John Washington Hightower was also executed later Tuesday night in Georgia, that state’s first execution in two years. Hightower was executed by lethal injection for the 1987 slayings of his wife and two stepdaughters, pronounced dead at 7:59 p.m.
Knight requested fried pork chops and chicken for his final meal, along with garlic toast and ice cream.
Up until the final hours before his execution, Knight told prison officials he still planned to deliver a joke, but would not tell them what he planned to say.
He also said shortly after arriving at the Huntsville unit that he had as many as 1,300 jokes delivered to his cell on death row.
He said he narrowed the list down and ran a few finalists past his death row buddies to pick which one they liked the best and would deliver during his final statement.
Knight, who was on probation for burglary at the time of their deaths, has been soliciting jokes in the mail and on an Internet site set up by a friend. He said his humor effort was intended to boost the spirits of his fellow condemned inmates.
“A little bit of levity is needed,” Knight said of the mood on death row. “And it seems to be working. I just want to go out laughing. I’m not trying to disrespect anyone. I know I’m not innocent.”
Texas inmates with execution dates are housed in a separate area of death row. At least 13 other convicted murderers have death dates in the coming months, including two in July and five each in August and September.

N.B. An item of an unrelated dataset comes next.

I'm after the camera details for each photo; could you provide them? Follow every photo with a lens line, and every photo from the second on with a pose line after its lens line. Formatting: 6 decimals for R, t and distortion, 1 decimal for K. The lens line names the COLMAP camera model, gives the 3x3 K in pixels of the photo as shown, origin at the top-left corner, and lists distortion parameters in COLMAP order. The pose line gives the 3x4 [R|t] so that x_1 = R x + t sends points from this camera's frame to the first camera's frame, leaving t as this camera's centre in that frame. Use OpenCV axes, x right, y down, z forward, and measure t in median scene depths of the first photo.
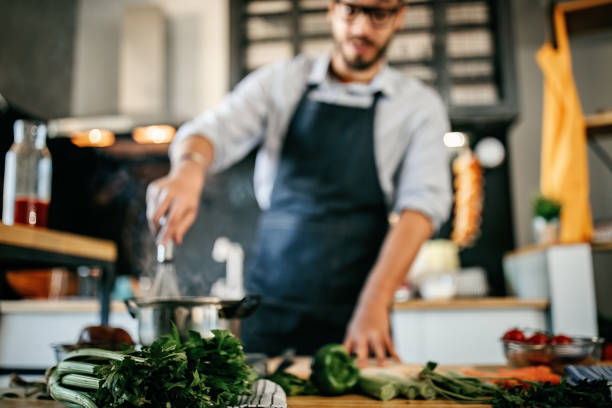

“I don’t think his point was to trivialize it,” said Mansur, who met with Knight last week. “They’ve had 17 executions and we’re in the 25th week of the year. They see these people go and these are people they know and communicate with. They have a camaraderie together. So it’s really just for them.”
Randall County District Attorney James Farren, whose office prosecuted Knight at his 1993 capital murder trial, said Knight’s joke plans were another example of the convict’s recklessness.
“People like Mr. Knight are not discretionary,” Farren said. “They are equal opportunity criminals and pretty well will strike out at anyone. There’s not a lot of due process when they make their decision.
“It just shows he has no respect for human life, including his own.”
When the Werners arrived home Aug. 26, 1991, they found Knight and a friend, Robert Bradfield, waiting inside for them. They were held captive in their basement through the next day, then bound, gagged, blindfolded and taken in their own van to a spot about four miles away.
There they were forced to kneel on the ground and each was shot in the back of the head. Their bodies were left in a ditch.
Knight went back to his trailer and went to sleep.
When police investigating their disappearance questioned him, he initially denied involvement, but later confessed and led authorities to the bodies.
Knight said he was young and immature, and drunk and high on drugs, and didn’t remember much about the slayings, which were the climax of complaints the Werners had made about his loud music and loud cars.
“I regret so much because they were such good people,” said Knight, who grew up in Slidell, La., and was known in prison as the “Insane Cajun.”
“I’m the cause of this crime, no doubt about it,” he said. “It bothers me I might be capable of taking someone’s life.”